By Casey Sullivan
March 13 (Reuters) - High-profile former U.S. federal
prosecutor Andrew Stolper said Tuesday he had teamed up with an
ex-FBI agent to form a private equity firm specializing in
litigation finance, a growing business in the legal industry.
Stolper, whose career included the ill-fated Broadcom case
in 2009, said Crux Capital launched on Monday. He resigned last
week from his position with the U.S. Attorney's office in Santa
Ana, where he had worked for 10 years.
The litigation finance boutique, based in Irvine, Calif.,
will specialize in plaintiff's commercial litigation and
eventually staff up to about five people.
A spokesman for the U.S. Attorney's office declined to
comment about Stolper's move into private practice.
A U.S. District Court judge singled out Stolper for
criticism when he dismissed criminal stock fraud charges against
Broadcom Corp co-founder Henry T. Nicholas III in 2009,
citing a "shameful" prosecution campaign to intimidate
witnesses.
Stolper told Reuters in an interview that a subsequent
investigation by the U.S. Attorney's office had found "no
misconduct" in the handling of the Broadcom case, and he did not
expect his past to have any bearing on his ability to raise
funds for his new venture.
"We are still in the infancy of our business," said Stolper,
who declined to disclose how much money he had raised or who his
backers were.
Litigation finance is a means for hedge funds and other
investors to provide money to litigants in exchange for a cut of
any settlements or verdicts. It traditionally has been used to
fund personal injury cases but recently has been used to back
commercial litigation, as investors seek to make money from
betting on lawsuits.
Stolper's partner is Peter Norell, a former agent with the
Federal Bureau of Investigations who pleaded guilty in 2010 to
illegally accessing FBI records and threatening to launch a
criminal probe to help an acquaintance collect a debt.

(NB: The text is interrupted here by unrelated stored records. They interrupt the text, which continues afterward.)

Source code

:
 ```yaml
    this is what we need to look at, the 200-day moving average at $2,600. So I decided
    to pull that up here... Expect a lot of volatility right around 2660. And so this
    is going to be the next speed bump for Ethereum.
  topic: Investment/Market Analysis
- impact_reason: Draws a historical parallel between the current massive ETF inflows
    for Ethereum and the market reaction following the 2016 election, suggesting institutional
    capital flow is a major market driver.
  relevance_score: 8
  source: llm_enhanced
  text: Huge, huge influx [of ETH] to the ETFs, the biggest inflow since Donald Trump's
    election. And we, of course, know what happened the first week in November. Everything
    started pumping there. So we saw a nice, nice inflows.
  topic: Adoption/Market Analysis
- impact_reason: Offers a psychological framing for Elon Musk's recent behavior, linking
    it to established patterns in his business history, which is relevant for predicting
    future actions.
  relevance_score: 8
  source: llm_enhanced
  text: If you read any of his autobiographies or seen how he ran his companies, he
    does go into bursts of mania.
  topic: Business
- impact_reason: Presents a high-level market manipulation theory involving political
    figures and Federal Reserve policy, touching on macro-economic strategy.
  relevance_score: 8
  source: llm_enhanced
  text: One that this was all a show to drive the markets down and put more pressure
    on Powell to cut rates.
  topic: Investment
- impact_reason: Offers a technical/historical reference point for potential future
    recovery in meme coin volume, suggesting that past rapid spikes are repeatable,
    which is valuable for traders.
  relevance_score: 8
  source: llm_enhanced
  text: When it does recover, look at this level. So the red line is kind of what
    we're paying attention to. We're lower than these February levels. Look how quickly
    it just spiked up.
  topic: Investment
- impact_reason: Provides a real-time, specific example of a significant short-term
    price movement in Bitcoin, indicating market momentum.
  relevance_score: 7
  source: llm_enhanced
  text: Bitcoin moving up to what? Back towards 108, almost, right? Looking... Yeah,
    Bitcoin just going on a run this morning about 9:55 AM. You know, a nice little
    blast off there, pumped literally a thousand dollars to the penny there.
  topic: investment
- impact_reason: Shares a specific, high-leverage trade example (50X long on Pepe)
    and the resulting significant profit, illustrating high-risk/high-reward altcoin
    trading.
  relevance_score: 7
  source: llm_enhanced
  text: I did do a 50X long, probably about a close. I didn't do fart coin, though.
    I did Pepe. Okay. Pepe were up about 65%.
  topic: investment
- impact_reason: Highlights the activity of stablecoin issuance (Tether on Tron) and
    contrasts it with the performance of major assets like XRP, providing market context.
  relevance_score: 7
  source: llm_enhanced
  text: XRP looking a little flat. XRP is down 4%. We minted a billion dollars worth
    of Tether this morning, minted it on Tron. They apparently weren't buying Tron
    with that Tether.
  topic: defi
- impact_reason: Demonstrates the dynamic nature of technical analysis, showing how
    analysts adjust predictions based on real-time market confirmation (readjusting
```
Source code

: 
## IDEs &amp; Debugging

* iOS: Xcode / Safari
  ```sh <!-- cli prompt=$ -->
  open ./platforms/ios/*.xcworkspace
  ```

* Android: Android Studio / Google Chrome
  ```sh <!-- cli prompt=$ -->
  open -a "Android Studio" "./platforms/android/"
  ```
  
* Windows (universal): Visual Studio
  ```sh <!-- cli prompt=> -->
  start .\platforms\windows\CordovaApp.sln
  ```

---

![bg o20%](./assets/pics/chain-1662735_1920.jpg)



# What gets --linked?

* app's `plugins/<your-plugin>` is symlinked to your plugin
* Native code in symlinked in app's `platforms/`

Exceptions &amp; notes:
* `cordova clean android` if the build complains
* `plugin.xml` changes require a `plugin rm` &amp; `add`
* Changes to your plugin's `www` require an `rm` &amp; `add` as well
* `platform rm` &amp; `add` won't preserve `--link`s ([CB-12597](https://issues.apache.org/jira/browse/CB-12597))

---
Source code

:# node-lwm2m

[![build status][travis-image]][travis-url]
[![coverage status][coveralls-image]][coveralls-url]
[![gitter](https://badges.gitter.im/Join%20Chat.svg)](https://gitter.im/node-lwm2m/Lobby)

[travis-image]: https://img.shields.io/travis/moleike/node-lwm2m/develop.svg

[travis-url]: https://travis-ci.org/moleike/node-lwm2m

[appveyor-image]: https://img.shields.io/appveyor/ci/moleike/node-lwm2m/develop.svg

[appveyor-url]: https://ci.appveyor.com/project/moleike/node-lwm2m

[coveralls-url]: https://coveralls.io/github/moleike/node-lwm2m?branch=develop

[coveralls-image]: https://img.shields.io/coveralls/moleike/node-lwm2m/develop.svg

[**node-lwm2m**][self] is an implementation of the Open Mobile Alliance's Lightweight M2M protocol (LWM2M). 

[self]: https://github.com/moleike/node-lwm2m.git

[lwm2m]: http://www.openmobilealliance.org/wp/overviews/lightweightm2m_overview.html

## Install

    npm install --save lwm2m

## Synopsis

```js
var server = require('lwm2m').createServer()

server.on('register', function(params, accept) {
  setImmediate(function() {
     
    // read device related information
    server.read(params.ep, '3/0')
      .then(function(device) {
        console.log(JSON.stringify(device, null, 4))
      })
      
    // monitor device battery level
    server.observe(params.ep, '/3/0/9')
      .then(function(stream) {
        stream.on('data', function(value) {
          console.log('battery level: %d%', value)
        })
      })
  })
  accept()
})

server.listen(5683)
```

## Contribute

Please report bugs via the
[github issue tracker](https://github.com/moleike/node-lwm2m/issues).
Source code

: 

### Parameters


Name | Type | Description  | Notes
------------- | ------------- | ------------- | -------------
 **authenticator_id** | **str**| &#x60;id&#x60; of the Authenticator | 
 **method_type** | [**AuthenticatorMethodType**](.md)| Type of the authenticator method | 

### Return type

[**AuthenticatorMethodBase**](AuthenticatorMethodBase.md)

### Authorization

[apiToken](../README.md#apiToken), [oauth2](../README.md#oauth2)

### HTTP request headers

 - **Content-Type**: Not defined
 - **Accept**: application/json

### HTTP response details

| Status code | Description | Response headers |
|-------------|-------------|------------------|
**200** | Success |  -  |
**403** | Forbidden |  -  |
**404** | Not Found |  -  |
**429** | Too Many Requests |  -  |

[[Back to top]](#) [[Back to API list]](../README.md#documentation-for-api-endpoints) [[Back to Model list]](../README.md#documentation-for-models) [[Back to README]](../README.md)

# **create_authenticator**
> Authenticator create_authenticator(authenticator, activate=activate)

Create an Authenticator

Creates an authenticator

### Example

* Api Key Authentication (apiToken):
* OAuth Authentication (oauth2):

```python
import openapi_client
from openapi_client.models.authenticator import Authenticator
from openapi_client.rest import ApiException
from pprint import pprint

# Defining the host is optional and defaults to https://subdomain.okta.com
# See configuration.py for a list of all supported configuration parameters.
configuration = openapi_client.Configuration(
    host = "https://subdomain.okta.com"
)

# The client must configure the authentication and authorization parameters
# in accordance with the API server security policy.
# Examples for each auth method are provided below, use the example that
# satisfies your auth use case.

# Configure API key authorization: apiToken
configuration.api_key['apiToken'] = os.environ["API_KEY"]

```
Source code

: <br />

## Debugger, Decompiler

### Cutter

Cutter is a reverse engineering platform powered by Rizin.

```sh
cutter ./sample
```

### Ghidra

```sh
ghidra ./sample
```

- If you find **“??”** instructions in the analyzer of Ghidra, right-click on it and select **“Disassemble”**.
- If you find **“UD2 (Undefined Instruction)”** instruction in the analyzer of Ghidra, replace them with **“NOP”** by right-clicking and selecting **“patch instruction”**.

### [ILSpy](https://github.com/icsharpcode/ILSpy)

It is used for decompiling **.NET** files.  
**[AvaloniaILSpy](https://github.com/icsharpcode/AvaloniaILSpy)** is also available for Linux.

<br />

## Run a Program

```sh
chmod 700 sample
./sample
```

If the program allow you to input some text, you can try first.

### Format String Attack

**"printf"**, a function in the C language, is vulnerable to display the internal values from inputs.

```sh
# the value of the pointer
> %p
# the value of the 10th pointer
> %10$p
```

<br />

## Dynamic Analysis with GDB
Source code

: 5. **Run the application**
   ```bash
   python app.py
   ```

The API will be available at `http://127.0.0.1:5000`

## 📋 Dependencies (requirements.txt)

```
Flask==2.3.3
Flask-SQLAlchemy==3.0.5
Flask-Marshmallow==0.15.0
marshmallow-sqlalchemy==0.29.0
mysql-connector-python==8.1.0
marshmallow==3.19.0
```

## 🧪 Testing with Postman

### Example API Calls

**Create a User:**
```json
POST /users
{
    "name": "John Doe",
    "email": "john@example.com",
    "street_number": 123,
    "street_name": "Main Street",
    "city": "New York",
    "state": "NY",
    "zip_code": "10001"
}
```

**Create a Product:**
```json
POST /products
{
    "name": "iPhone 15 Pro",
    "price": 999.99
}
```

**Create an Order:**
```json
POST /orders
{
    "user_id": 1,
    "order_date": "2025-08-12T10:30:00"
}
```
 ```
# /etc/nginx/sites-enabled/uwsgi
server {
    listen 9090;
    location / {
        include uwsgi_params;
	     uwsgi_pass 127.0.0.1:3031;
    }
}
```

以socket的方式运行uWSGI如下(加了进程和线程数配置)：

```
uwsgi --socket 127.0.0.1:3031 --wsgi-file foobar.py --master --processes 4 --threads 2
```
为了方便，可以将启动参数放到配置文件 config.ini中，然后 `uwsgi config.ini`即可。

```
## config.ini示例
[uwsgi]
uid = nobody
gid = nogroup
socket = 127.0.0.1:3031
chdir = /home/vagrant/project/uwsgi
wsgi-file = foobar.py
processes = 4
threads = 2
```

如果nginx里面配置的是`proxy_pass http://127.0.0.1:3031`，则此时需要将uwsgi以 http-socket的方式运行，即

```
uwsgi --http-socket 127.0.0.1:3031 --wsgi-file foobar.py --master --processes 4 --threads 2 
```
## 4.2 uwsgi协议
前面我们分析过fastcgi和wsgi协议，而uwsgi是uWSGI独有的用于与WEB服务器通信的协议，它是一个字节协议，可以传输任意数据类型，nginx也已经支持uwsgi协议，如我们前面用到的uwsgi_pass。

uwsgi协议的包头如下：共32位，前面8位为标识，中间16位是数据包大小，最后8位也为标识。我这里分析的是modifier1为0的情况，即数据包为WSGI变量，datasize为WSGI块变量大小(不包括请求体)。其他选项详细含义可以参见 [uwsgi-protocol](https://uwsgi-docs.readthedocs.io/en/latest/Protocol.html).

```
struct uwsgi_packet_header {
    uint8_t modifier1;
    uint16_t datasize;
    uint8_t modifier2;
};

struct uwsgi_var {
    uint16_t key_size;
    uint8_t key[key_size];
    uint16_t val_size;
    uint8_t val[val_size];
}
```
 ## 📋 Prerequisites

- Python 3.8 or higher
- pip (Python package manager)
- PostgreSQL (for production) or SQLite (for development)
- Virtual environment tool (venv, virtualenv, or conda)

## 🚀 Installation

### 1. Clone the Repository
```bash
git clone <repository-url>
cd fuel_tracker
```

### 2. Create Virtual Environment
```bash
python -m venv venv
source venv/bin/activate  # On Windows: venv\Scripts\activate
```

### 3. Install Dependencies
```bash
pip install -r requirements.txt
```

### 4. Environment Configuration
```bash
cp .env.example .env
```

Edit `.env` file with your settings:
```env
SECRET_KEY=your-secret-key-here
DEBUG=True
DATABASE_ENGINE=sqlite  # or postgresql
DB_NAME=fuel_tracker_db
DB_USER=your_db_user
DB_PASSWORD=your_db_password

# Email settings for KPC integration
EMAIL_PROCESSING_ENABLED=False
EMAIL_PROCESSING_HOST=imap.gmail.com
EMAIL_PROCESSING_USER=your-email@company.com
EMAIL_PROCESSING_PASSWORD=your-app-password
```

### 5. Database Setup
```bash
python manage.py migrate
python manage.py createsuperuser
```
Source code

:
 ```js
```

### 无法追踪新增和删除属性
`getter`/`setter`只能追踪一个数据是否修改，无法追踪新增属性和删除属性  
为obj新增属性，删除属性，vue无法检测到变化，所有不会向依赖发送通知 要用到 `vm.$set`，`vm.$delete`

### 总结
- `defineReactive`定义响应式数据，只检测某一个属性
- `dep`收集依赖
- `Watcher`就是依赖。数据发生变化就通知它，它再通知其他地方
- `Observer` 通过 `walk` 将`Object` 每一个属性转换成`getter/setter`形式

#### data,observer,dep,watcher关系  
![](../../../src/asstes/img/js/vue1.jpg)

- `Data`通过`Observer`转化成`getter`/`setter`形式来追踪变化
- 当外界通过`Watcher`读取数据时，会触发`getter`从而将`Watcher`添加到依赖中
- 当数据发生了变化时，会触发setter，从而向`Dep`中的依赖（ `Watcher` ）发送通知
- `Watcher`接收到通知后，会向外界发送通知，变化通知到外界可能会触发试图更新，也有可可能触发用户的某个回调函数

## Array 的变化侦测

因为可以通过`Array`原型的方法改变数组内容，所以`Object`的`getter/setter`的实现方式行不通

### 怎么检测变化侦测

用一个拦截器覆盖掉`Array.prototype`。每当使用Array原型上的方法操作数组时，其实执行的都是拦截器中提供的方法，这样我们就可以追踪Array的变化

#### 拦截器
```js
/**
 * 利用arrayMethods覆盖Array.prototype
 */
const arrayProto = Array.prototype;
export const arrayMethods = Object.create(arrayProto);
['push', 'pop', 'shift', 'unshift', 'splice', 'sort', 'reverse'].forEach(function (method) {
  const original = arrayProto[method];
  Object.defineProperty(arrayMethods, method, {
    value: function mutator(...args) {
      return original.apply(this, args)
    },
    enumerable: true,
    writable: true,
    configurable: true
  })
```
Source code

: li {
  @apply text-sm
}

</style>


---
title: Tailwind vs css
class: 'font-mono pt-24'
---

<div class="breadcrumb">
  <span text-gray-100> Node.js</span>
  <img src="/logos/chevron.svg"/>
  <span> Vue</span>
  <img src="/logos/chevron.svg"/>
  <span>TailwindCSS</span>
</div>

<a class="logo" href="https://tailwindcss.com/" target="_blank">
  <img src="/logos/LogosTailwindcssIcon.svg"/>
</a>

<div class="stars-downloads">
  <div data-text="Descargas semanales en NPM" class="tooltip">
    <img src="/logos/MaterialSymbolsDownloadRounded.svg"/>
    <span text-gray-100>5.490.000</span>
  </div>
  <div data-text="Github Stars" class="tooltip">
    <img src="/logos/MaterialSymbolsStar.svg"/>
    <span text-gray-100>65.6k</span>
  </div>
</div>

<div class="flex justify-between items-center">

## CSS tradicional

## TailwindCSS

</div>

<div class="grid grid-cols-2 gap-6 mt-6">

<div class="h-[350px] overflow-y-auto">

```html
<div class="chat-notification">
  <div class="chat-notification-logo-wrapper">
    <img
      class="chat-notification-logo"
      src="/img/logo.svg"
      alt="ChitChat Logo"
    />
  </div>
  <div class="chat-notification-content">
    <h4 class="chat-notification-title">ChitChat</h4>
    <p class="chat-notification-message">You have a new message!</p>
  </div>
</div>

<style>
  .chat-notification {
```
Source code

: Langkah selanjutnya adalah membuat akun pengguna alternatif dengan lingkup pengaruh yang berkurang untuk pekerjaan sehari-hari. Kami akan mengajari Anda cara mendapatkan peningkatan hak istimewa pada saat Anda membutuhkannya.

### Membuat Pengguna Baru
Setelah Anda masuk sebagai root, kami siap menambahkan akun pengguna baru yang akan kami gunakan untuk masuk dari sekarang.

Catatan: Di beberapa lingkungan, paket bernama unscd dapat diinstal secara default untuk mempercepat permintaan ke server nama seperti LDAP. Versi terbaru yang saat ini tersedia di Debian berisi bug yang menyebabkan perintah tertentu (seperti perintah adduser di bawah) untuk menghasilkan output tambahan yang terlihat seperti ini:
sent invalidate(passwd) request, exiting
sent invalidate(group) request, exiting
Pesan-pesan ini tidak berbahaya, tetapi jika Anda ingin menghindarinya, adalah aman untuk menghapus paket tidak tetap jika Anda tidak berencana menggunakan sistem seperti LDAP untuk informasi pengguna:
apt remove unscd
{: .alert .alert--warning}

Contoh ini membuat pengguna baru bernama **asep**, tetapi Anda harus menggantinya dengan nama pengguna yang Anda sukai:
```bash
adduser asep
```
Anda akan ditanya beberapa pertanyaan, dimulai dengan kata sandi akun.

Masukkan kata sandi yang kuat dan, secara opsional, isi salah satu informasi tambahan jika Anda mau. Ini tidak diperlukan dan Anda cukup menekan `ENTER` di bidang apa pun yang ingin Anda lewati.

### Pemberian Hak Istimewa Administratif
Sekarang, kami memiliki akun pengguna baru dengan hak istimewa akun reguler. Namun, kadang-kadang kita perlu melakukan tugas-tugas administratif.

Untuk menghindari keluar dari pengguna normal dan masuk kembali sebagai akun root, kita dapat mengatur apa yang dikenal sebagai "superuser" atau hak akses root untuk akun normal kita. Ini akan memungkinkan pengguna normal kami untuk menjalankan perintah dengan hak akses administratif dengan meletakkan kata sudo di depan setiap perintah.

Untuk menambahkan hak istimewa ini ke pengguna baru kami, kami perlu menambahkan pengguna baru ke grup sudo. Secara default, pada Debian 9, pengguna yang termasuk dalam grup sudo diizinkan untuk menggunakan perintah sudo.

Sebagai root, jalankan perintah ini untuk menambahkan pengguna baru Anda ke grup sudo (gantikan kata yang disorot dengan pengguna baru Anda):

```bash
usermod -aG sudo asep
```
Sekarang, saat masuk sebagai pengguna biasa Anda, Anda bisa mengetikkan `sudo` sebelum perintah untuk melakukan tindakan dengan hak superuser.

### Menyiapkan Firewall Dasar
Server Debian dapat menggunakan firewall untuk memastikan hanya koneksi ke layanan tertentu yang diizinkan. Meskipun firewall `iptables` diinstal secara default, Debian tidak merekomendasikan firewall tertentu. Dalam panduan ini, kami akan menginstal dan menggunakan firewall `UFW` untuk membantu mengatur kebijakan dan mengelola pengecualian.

He was sentenced to a year of probation, including three
months of home confinement. Norell said he left the agency
around the time of his conviction.
Norell worked with Stolper in a number of corporate fraud
investigations. In 2009 their work secured fraud convictions
against an Orange County Lamborghini dealer and two former
executives of medical device manufacturer Endocare Inc.